Overly tight foreskin. If you’re uncircumcised, the head of the penis is covered by tissue called the foreskin. Normally, this tissue retracts during intercourse. But if you have an overly tight foreskin, a condition called phimosis, the foreskin can’t retract because the skin is too tight, causing pain. Over time, the friction of this movement can cause it to tear or become inflamed or infected. Treatment may involve steroid cream or circumcision if the pain persists.

Undescended testicle. This is an unusual cause of sex-related pain, but it can happen. During the last weeks before or soon after birth, the testicles usually descend from the abdominal area into the scrotum, the skin below the penis. When this doesn’t happen, it’s called an undescended testicle. This can result in a squeezing pain during sex, particularly if the testicle is lodged in the groin or the lower abdomen. Surgery is the most common treatment and generally involves removing the testicle. 
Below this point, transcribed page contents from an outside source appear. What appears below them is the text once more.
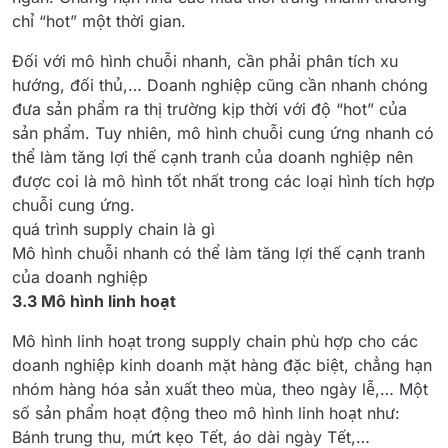
chỉ “hot” một thời gian.
Đối với mô hình chuỗi nhanh, cần phải phân tích xu
hướng, đối thủ,… Doanh nghiệp cũng cần nhanh chóng
đưa sản phẩm ra thị trường kịp thời với độ “hot” của
sản phẩm. Tuy nhiên, mô hình chuỗi cung ứng nhanh có
thể làm tăng lợi thế cạnh tranh của doanh nghiệp nên
được coi là mô hình tốt nhất trong các loại hình tích hợp
chuỗi cung ứng.
quá trình supply chain là gì
Mô hình chuỗi nhanh có thể làm tăng lợi thế cạnh tranh
của doanh nghiệp
3.3 Mô hình linh hoạt
Mô hình linh hoạt trong supply chain phù hợp cho các
doanh nghiệp kinh doanh mặt hàng đặc biệt, chẳng hạn
nhóm hàng hóa sản xuất theo mùa, theo ngày lễ,… Một
số sản phẩm hoạt động theo mô hình linh hoạt như:
Bánh trung thu, mứt kẹo Tết, áo dài ngày Tết,…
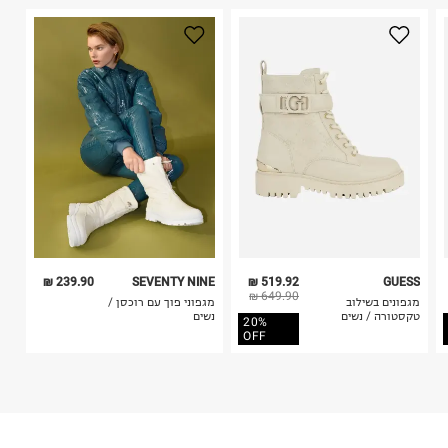
2. לא ניתן להחזיר חולצות בי"ס מודפסות בהדפסה אישית.
היבואן
3. מוצרי טיפוח ניתן להחזיר סגורים באריזתם המקורית
גלובל ברנדס גלרי בע"מ
בלבד. לא ניתן להחזיר לקים.
הברזל 38, תל אביב.
4. לא ניתן להחזיר ויטמינים ותוספי תזונה.
ח.פ. 515796605
5. יש להחזיר את כל הפריטים עם התוויות.
6. נעליים ניתן להחזיר רק בקופסתם המקורית בלבד.
239.90 ₪
SEVENTY NINE
519.92 ₪
GUESS
649.90 ₪
מגפונים בשילוב
מגפוני פוך עם רוכסן /
טקסטורה / נשים
נשים
20%
OFF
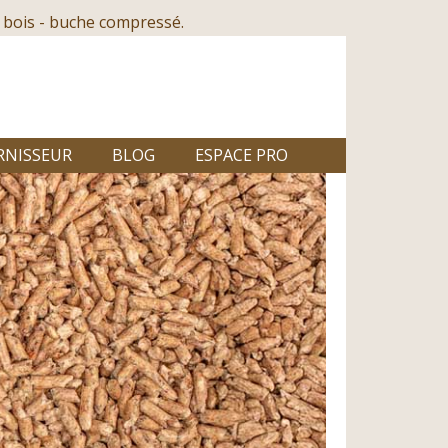
 bois - buche compressé.
RNISSEUR
BLOG
ESPACE PRO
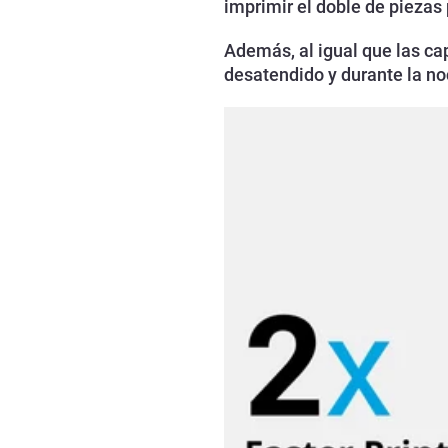
imprimir el doble de piezas
Además, al igual que las ca
desatendido y durante la n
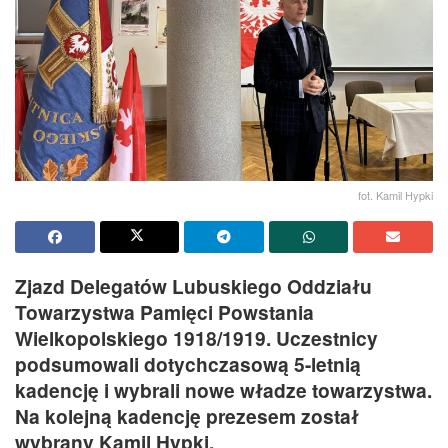
fot. Kamil Hypki
Zjazd Delegatów Lubuskiego Oddziału
Towarzystwa Pamięci Powstania
Wielkopolskiego 1918/1919. Uczestnicy
podsumowali dotychczasową 5-letnią
kadencję i wybrali nowe władze towarzystwa.
Na kolejną kadencję prezesem został
wybrany Kamil Hypki.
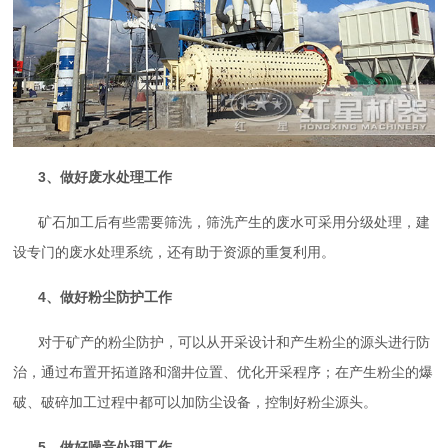
3、做好废水处理工作
矿石加工后有些需要筛洗，筛洗产生的废水可采用分级处理，建
设专门的废水处理系统，还有助于资源的重复利用。
4、做好粉尘防护工作
对于矿产的粉尘防护，可以从开采设计和产生粉尘的源头进行防
治，通过布置开拓道路和溜井位置、优化开采程序；在产生粉尘的爆
破、破碎加工过程中都可以加防尘设备，控制好粉尘源头。
5、做好噪音处理工作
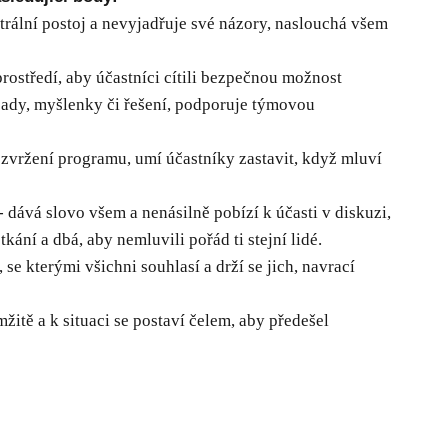
utrální postoj a nevyjadřuje své názory, naslouchá všem
prostředí, aby účastníci cítili bezpečnou možnost
ápady, myšlenky či řešení, podporuje týmovou
zvržení programu, umí účastníky zastavit, když mluví
- dává slovo všem a nenásilně pobízí k účasti v diskuzi,
ání a dbá, aby nemluvili pořád ti stejní lidé.
 se kterými všichni souhlasí a drží se jich, navrací
mžitě a k situaci se postaví čelem, aby předešel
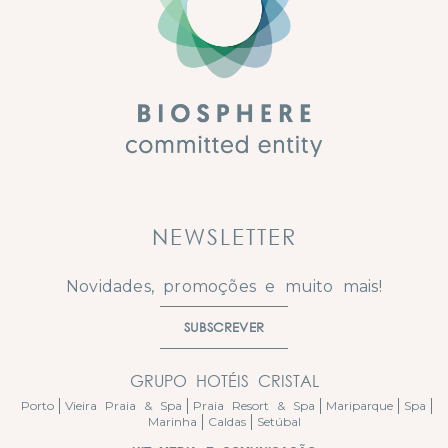
NEWSLETTER
Novidades, promoções e muito mais!
SUBSCREVER
GRUPO HOTÉIS CRISTAL
Porto
Vieira Praia & Spa
Praia Resort & Spa
Mariparque
Spa
Marinha
Caldas
Setúbal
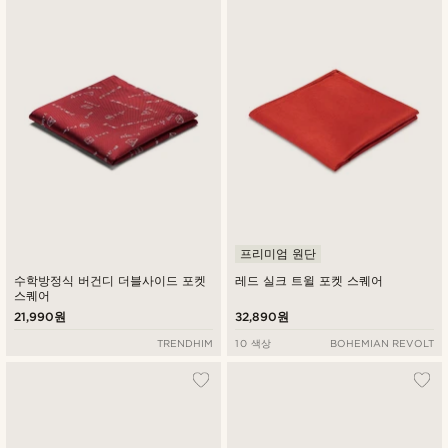
프리미엄 원단
수학방정식 버건디 더블사이드 포켓
레드 실크 트윌 포켓 스퀘어
스퀘어
21,990원
32,890원
TRENDHIM
10 색상
BOHEMIAN REVOLT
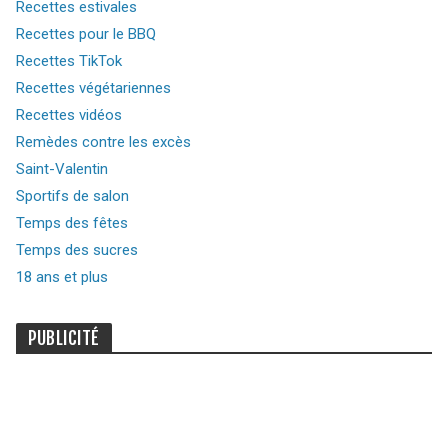
Recettes estivales
Recettes pour le BBQ
Recettes TikTok
Recettes végétariennes
Recettes vidéos
Remèdes contre les excès
Saint-Valentin
Sportifs de salon
Temps des fêtes
Temps des sucres
18 ans et plus
PUBLICITÉ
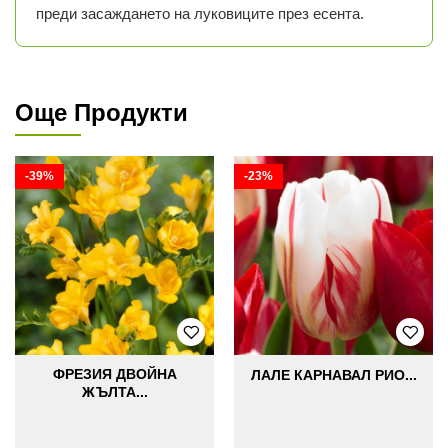
преди засаждането на луковиците през есента.
Още Продукти
-39%
-23%
ФРЕЗИЯ ДВОЙНА
ЛАЛЕ КАРНАВАЛ РИО...
ЖЪЛТА...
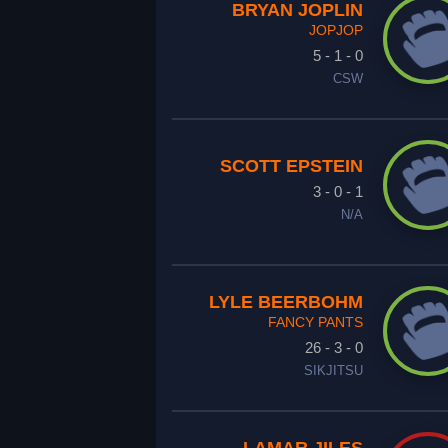
BRYAN JOPLIN
JOPJOP
5 - 1 - 0
CSW
SCOTT EPSTEIN
3 - 0 - 1
N/A
LYLE BEERBOHM
FANCY PANTS
26 - 3 - 0
SIKJITSU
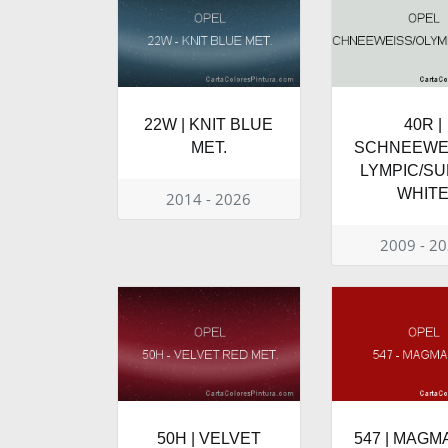
22W | KNIT BLUE
40R |
MET.
SCHNEEWE
LYMPIC/SU
WHIT
2014 - 2026
2009 - 2
50H | VELVET
547 | MAGM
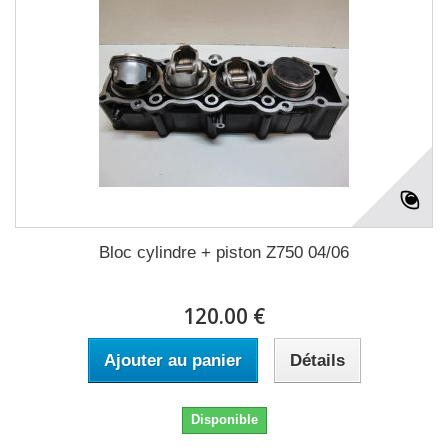
Bloc cylindre + piston Z750 04/06
120.00 €
Ajouter au panier
Détails
Disponible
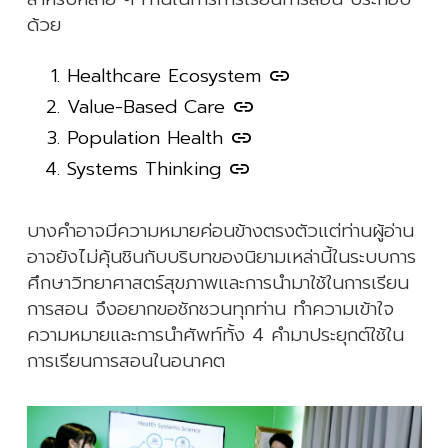
ด้วย
Healthcare Ecosystem
link
Value-Based Care
link
Population Health
link
Systems Thinking
link
บางคำอาจมีความหมายค่อนข้างตรงตัวแต่ท่านผู้อ่าน
อาจยังไม่คุ้นชินกับบริบทของนิยามเหล่านี้ในระบบการ
ศึกษาวิทยาศาสตร์สุขภาพและการนำมาใช้ในการเรียน
การสอน จึงอยากขอชักชวนทุกท่าน ทำความเข้าใจ
ความหมายและการนำศัพท์ทั้ง 4 คำมาประยุกต์ใช้ใน
การเรียนการสอนในอนาคต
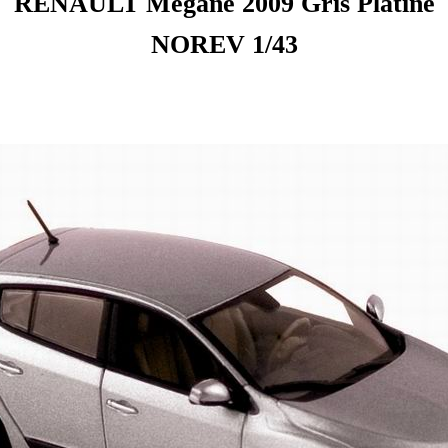
RENAULT Mégane 2009 Gris Platine
NOREV 1/43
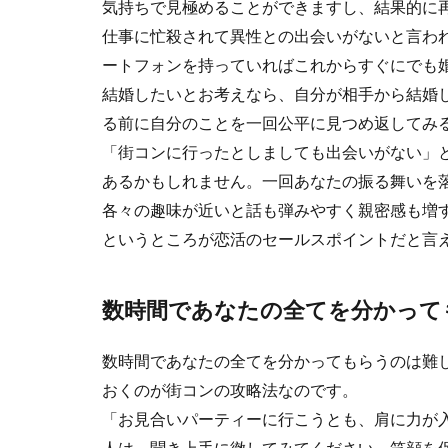
気持ちで見極めることができますし、結果的に
仕事に忙殺されて異性との出会いがないと言わ
ートフォンを持っていればこれからすぐにでも
結婚したいとお考えなら、自分が相手から結婚
る前に自分のことを一回公平に見つめ返してみ
「街コンに行ったとしましても出会いがない」
あるかもしれません。一回あなたの振る舞いを
各々の趣味が近いと話も弾みやすく親密感も増
というところが恋活のセールスポイントだと言
数時間であなたの全てを分かって
数時間であなたの全てを分かってもらうのは難
おくのが街コンの攻略法なのです。
「お見合いパーティーに行こうとも、肩に力が
人は、聞き上手に徹してみてください。笑顔を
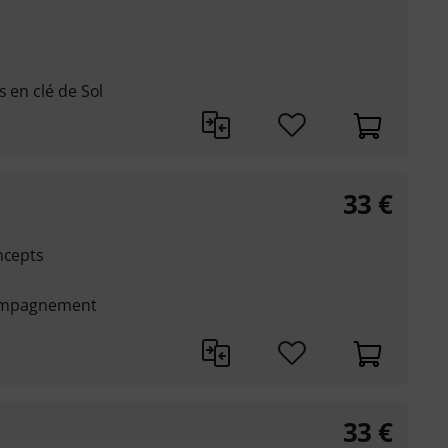
 en clé de Sol
33
€
ncepts
ccompagnement
33
€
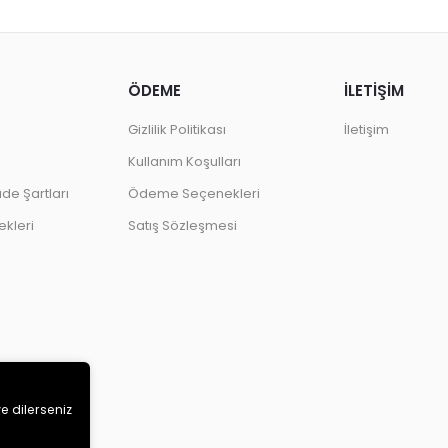
ÖDEME
İLETİŞİM
Gizlilik Politikası
İletişim
Kullanım Koşulları
ade Şartları
Ödeme Seçenekleri
kleri
Satış Sözleşmesi
ve dilerseniz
Groin hernias. This can occur when tissue protrudes through a weak spot between your lower abdomen and thigh, usually if there’s an opening in the muscle wall that should have been closed at birth. The most common sign is a bulge or lump that pushes through the weak spot. This causes pain in the groin area, particularly during straining activities, including intercourse

Scar tissue from previous treatments. If you’ve had surgery and scar tissue is near your abdomen, the pelvis or the perineum, it could trigger discomfort or pain during or after sex. Previous infections, trauma or other injuries can also leave scar tissue or nerve injuries. Cases of superficial scar tissue may be treated with surgery, while minor scarring may be treated with topical salves to loosen the tissue. Chronic deep pelvic pain and nerve scarring can be difficult to treat and generally involve pelvic physical rehabilitation and pain management.

If you experience pain during or after sex only one time, it may just be a muscle sprain or a mild condition that will heal on its own. But if you regularly have intercourse-related pain, you should speak to your doctor.